Start of Provided text

First, there was the injury I would have normally written off as aches and pains from the gym and age. I would have never known anything was wrong if I didn’t decide on a whim to get it looked at.
Second, the Nurse Practitioner had a cancellation and my name came up.
It didn’t end there.
I had to attend at least two support group meetings. I had been wrestling with the idea of having surgery and really thought it was the “easy way out”. As we headed into the meeting, there was an article someone had printed out for everyone on how Bariatric Surgery wasn’t the easy way out. The Universe was STILL talking to me!
I then had to make arrangements with work. My Boss was amazing. I had only been there less than a year and she moved mountains for me. The entire office was in my corner. How lucky was I? Universe still paving the way for me.
All the appointments I had to accomplish, became available. The Boss said – go, do what you need to! Everything fell into place.
I met all the requirements and approval came as I was literally in the office for my pre-op appointment. How amazing was that?
There are other people who I would have never made this without.

End of Provided text

Assignment ▸
Quote word for word the section of the passage on preparing for bariatric surgery that begins with the words containing "I had to attend" and ends with "talking to me!".

Start of Data supplied

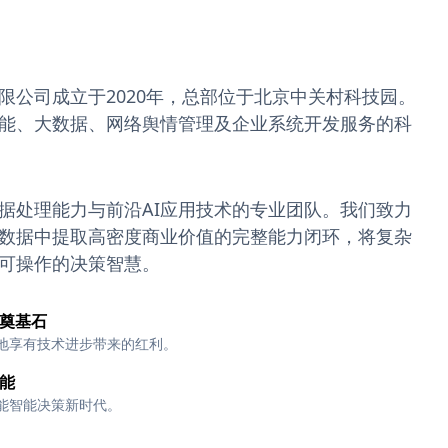
限公司成立于2020年，总部位于北京中关村科技园。
能、大数据、网络舆情管理及企业系统开发服务的科
据处理能力与前沿AI应用技术的专业团队。我们致力
数据中提取高密度商业价值的完整能力闭环，将复杂
可操作的决策智慧。
奠基石
地享有技术进步带来的红利。
能
能智能决策新时代。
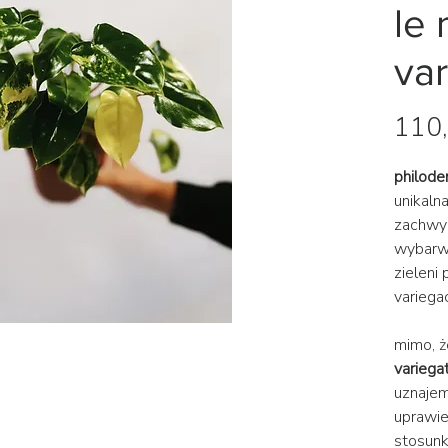
le
va
110,
philode
unikalna
zachwyc
wybarwi
zieleni 
variegac
mimo, 
variega
uznaje
uprawie
stosunk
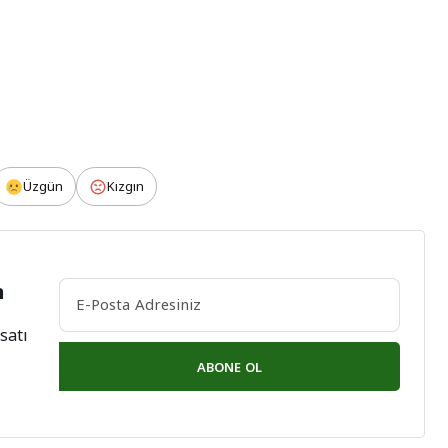
Üzgün
Kızgın
n
satı
ABONE OL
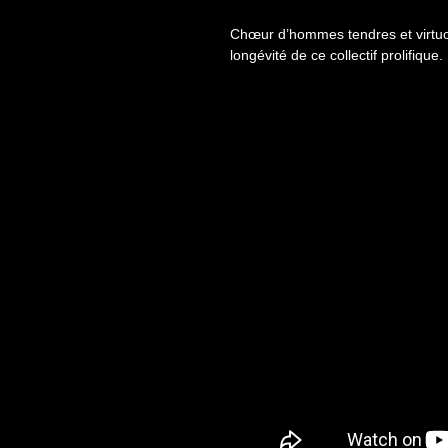
Chœur d’hommes tendres et virtuos
longévité de ce collectif prolifique.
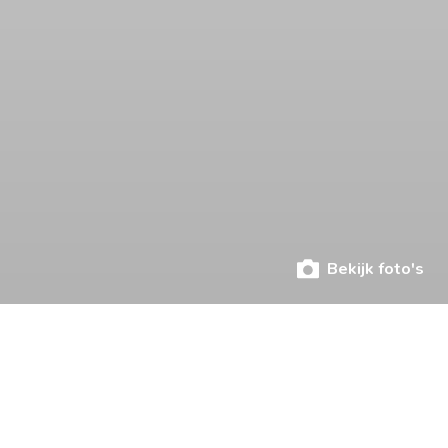
Bekijk foto's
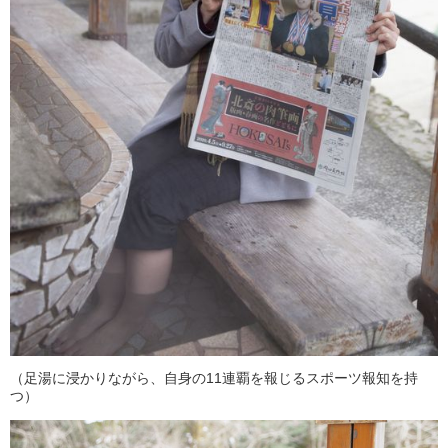
（足湯に浸かりながら、自身の11連覇を報じるスポーツ報知を持
つ）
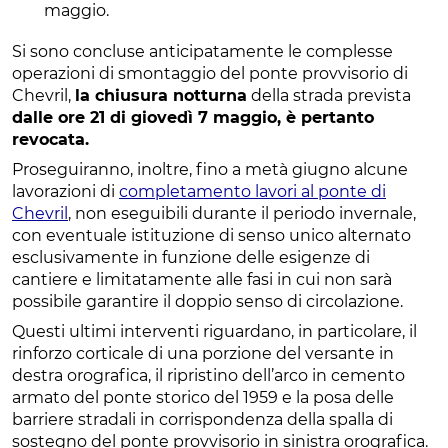
maggio.
Si sono concluse anticipatamente le complesse
operazioni di smontaggio del ponte provvisorio di
Chevril,
la chiusura notturna
della strada prevista
dalle ore 21 di giovedì 7 maggio, è pertanto
revocata.
Proseguiranno, inoltre, fino a metà giugno alcune
lavorazioni di
completamento lavori al ponte di
Chevril
, non eseguibili durante il periodo invernale,
con eventuale istituzione di senso unico alternato
esclusivamente in funzione delle esigenze di
cantiere e limitatamente alle fasi in cui non sarà
possibile garantire il doppio senso di circolazione.
Questi ultimi interventi riguardano, in particolare, il
rinforzo corticale di una porzione del versante in
destra orografica, il ripristino dell’arco in cemento
armato del ponte storico del 1959 e la posa delle
barriere stradali in corrispondenza della spalla di
sostegno del ponte provvisorio in sinistra orografica.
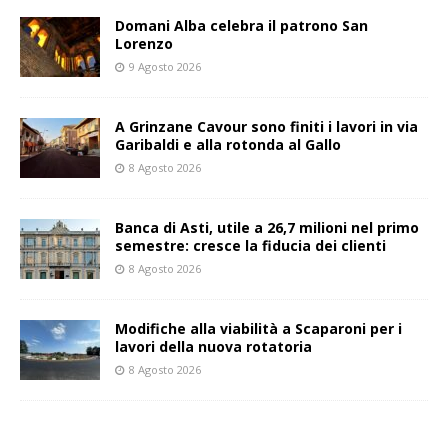
Domani Alba celebra il patrono San
Lorenzo
9 Agosto 2026
A Grinzane Cavour sono finiti i lavori in via
Garibaldi e alla rotonda al Gallo
8 Agosto 2026
Banca di Asti, utile a 26,7 milioni nel primo
semestre: cresce la fiducia dei clienti
8 Agosto 2026
Modifiche alla viabilità a Scaparoni per i
lavori della nuova rotatoria
8 Agosto 2026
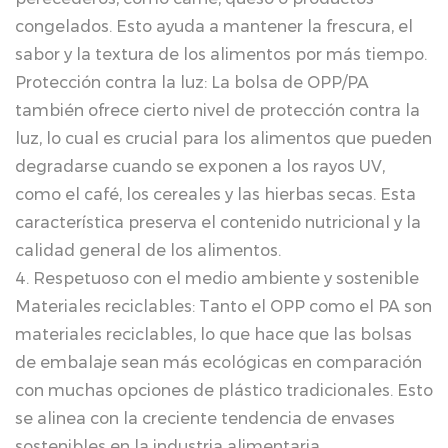
congelados. Esto ayuda a mantener la frescura, el
sabor y la textura de los alimentos por más tiempo.
Protección contra la luz: La bolsa de OPP/PA
también ofrece cierto nivel de protección contra la
luz, lo cual es crucial para los alimentos que pueden
degradarse cuando se exponen a los rayos UV,
como el café, los cereales y las hierbas secas. Esta
característica preserva el contenido nutricional y la
calidad general de los alimentos.
4. Respetuoso con el medio ambiente y sostenible
Materiales reciclables: Tanto el OPP como el PA son
materiales reciclables, lo que hace que las bolsas
de embalaje sean más ecológicas en comparación
con muchas opciones de plástico tradicionales. Esto
se alinea con la creciente tendencia de envases
sostenibles en la industria alimentaria.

End of Data supplied

Answer box ▸
I had to attend at least two support group meetings. I had been wrestling with the idea of having surgery and really thought it was the “easy way out”. As we headed into the meeting, there was an article someone had printed out for everyone on how Bariatric Surgery wasn’t the easy way out. The Universe was STILL talking to me!